▶ **Task directions**
Go through the material below and copy all lines with "vielmehr".

------------------------------------------------------------

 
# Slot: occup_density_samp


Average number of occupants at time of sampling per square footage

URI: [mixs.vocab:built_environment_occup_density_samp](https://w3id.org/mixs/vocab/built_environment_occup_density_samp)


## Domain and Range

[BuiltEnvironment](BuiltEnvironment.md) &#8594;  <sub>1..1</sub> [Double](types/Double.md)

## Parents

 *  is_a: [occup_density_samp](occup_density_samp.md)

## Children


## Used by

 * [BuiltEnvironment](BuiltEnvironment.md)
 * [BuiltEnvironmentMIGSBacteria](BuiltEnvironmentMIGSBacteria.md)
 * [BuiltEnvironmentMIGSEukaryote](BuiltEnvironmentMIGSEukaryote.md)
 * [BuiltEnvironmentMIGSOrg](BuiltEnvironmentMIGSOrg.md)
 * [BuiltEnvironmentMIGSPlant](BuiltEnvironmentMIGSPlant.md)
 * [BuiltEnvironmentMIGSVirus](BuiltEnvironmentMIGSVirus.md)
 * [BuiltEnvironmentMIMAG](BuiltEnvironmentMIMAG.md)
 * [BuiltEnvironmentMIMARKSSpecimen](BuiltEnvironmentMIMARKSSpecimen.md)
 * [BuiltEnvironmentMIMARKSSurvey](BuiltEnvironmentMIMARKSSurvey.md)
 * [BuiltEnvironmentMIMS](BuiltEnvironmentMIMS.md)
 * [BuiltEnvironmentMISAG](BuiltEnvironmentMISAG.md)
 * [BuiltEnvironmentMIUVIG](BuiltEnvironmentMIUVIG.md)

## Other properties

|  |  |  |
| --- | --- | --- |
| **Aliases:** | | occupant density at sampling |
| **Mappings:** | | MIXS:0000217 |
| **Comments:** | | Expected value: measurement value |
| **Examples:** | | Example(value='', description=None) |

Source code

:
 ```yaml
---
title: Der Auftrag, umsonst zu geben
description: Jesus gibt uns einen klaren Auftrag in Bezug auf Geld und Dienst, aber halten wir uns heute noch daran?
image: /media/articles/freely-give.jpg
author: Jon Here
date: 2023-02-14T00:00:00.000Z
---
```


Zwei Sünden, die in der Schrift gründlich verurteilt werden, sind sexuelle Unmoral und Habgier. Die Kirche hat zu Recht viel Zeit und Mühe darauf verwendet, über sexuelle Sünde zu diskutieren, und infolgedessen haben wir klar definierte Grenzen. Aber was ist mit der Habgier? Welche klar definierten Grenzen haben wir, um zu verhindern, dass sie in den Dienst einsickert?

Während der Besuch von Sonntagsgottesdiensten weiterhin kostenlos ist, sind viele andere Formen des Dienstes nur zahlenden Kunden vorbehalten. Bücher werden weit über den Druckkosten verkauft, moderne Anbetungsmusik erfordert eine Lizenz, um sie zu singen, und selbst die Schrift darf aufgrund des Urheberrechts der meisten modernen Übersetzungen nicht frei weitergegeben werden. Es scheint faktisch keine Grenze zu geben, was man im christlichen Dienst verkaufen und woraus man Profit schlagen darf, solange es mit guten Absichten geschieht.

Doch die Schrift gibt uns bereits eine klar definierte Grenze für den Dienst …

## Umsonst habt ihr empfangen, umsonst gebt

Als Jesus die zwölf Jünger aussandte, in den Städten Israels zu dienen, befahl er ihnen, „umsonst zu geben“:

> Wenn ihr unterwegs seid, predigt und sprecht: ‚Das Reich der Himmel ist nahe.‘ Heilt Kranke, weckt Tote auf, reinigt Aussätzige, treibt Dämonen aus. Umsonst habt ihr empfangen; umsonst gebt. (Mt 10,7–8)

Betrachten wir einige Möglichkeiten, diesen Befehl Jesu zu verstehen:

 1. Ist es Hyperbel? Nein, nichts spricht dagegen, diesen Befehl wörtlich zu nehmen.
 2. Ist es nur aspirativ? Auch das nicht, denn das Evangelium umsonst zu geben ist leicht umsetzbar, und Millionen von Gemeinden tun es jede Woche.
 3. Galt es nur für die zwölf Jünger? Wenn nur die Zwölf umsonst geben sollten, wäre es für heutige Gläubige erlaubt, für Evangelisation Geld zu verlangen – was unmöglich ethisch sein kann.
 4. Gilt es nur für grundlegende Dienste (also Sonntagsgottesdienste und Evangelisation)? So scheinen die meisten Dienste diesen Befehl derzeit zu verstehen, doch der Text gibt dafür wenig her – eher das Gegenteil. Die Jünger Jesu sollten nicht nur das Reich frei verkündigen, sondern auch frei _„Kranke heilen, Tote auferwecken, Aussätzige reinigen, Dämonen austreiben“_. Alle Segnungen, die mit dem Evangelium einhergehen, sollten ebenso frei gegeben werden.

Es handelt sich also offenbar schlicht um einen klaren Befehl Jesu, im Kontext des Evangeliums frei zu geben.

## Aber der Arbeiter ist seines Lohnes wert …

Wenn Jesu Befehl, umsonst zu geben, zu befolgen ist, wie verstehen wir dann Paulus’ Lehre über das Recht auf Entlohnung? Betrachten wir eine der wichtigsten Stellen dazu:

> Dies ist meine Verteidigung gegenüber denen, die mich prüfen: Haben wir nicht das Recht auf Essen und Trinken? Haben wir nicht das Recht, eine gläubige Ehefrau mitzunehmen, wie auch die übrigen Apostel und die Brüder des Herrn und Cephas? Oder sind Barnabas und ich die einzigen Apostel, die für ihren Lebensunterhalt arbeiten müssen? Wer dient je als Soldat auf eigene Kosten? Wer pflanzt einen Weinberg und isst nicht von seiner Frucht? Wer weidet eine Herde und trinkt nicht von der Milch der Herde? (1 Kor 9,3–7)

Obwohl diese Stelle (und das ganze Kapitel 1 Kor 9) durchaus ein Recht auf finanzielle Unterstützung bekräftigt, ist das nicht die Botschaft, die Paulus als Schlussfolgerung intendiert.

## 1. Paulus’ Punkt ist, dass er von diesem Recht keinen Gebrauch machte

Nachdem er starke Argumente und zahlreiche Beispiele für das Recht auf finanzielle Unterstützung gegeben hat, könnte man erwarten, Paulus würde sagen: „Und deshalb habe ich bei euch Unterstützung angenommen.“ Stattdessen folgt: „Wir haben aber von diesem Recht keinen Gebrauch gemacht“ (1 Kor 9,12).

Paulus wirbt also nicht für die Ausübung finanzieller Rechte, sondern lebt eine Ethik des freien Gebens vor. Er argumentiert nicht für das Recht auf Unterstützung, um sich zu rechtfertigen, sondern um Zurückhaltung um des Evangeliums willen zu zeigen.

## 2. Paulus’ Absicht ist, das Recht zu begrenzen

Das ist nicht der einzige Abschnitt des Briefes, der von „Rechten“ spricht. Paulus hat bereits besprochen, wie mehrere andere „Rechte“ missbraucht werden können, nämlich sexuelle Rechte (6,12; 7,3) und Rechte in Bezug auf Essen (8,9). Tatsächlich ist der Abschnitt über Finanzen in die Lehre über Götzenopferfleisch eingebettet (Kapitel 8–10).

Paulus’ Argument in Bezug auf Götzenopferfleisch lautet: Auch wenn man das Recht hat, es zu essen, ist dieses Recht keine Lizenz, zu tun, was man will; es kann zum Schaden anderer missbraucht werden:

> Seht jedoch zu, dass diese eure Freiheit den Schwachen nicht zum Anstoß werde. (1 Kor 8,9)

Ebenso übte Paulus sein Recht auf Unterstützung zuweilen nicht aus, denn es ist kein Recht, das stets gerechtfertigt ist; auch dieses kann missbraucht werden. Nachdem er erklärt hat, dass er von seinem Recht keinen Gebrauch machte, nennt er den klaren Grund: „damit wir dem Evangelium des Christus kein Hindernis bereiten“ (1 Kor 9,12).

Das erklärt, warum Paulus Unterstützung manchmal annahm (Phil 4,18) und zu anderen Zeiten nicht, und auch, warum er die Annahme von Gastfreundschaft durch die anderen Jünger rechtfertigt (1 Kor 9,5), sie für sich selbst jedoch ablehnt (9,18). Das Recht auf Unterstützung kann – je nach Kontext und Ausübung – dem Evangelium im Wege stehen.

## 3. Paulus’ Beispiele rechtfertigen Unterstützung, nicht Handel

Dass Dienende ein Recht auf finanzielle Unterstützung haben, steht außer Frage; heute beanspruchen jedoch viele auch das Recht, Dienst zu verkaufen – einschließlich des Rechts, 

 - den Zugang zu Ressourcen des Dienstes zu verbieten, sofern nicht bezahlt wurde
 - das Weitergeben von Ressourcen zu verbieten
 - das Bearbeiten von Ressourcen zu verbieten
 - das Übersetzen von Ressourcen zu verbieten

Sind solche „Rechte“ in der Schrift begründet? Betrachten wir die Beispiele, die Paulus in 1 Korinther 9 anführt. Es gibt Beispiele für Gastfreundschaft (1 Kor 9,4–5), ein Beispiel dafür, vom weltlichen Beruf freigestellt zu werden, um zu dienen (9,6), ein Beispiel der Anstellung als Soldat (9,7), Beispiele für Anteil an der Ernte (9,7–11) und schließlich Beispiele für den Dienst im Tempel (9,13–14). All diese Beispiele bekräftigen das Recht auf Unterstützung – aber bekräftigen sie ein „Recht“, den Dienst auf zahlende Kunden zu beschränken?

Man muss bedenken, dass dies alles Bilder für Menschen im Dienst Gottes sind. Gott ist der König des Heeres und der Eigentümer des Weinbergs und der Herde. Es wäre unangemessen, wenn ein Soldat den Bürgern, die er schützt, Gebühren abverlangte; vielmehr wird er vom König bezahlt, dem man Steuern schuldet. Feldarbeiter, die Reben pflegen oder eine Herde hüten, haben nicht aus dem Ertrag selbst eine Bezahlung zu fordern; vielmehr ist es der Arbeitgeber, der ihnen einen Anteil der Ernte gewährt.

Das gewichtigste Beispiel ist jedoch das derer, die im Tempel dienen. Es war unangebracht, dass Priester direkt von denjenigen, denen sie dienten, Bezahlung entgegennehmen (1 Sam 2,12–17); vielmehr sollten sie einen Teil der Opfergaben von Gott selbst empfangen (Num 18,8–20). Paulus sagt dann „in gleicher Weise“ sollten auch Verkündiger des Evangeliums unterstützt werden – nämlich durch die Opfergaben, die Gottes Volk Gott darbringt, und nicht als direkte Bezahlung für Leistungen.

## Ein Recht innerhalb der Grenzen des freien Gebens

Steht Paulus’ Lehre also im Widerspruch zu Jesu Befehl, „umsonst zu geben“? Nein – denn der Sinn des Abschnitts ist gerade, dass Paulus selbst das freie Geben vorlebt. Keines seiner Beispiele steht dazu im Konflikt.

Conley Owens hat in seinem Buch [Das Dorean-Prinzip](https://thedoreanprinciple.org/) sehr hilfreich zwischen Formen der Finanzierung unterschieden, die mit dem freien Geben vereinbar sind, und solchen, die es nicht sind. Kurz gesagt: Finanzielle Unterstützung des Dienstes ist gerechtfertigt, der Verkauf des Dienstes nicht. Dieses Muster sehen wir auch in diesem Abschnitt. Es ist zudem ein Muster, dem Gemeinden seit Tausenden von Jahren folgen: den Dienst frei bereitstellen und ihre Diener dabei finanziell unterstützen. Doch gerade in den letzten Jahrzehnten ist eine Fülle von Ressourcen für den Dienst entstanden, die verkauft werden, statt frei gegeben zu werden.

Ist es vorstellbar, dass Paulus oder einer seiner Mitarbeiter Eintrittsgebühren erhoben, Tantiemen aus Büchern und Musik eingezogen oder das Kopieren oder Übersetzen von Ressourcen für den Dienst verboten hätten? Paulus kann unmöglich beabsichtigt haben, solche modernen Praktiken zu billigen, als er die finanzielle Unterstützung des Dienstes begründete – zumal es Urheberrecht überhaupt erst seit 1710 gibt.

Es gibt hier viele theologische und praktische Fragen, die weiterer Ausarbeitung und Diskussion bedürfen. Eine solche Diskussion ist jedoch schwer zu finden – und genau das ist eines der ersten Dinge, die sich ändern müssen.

------------------------------------------------------------

▶ **Expected answer**
Man muss bedenken, dass dies alles Bilder für Menschen im Dienst Gottes sind. Gott ist der König des Heeres und der Eigentümer des Weinbergs und der Herde. Es wäre unangemessen, wenn ein Soldat den Bürgern, die er schützt, Gebühren abverlangte; vielmehr wird er vom König bezahlt, dem man Steuern schuldet. Feldarbeiter, die Reben pflegen oder eine Herde hüten, haben nicht aus dem Ertrag selbst eine Bezahlung zu fordern; vielmehr ist es der Arbeitgeber, der ihnen einen Anteil der Ernte gewährt.
Das gewichtigste Beispiel ist jedoch das derer, die im Tempel dienen. Es war unangebracht, dass Priester direkt von denjenigen, denen sie dienten, Bezahlung entgegennehmen (1 Sam 2,12–17); vielmehr sollten sie einen Teil der Opfergaben von Gott selbst empfangen (Num 18,8–20). Paulus sagt dann „in gleicher Weise“ sollten auch Verkündiger des Evangeliums unterstützt werden – nämlich durch die Opfergaben, die Gottes Volk Gott darbringt, und nicht als direkte Bezahlung für Leistungen.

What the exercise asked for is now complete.